Locate each line in the records below that contains the string "EDGE", and copy those lines.

**Task data**:
-- Start --
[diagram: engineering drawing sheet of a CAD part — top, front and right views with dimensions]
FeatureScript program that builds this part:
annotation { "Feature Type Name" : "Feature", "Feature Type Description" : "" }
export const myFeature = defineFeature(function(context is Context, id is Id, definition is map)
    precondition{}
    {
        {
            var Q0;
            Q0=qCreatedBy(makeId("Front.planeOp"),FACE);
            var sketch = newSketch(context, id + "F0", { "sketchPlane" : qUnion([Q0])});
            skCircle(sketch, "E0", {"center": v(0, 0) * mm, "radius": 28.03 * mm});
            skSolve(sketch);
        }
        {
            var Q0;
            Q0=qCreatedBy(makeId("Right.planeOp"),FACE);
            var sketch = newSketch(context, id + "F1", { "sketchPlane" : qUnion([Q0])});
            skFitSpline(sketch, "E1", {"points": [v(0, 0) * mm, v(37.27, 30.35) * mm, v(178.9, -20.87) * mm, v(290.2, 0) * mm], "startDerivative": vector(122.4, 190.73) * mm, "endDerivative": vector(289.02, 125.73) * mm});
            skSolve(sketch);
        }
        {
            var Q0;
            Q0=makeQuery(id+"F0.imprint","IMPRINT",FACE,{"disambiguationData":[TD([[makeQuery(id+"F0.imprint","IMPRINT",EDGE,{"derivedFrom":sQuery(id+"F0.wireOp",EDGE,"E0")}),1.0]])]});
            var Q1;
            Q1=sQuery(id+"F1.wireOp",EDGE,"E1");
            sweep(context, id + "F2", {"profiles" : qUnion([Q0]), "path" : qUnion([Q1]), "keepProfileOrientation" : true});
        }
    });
-- End --
**Task result**:
            Q0=makeQuery(id+"F0.imprint","IMPRINT",FACE,{"disambiguationData":[TD([[makeQuery(id+"F0.imprint","IMPRINT",EDGE,{"derivedFrom":sQuery(id+"F0.wireOp",EDGE,"E0")}),1.0]])]});
            Q1=sQuery(id+"F1.wireOp",EDGE,"E1");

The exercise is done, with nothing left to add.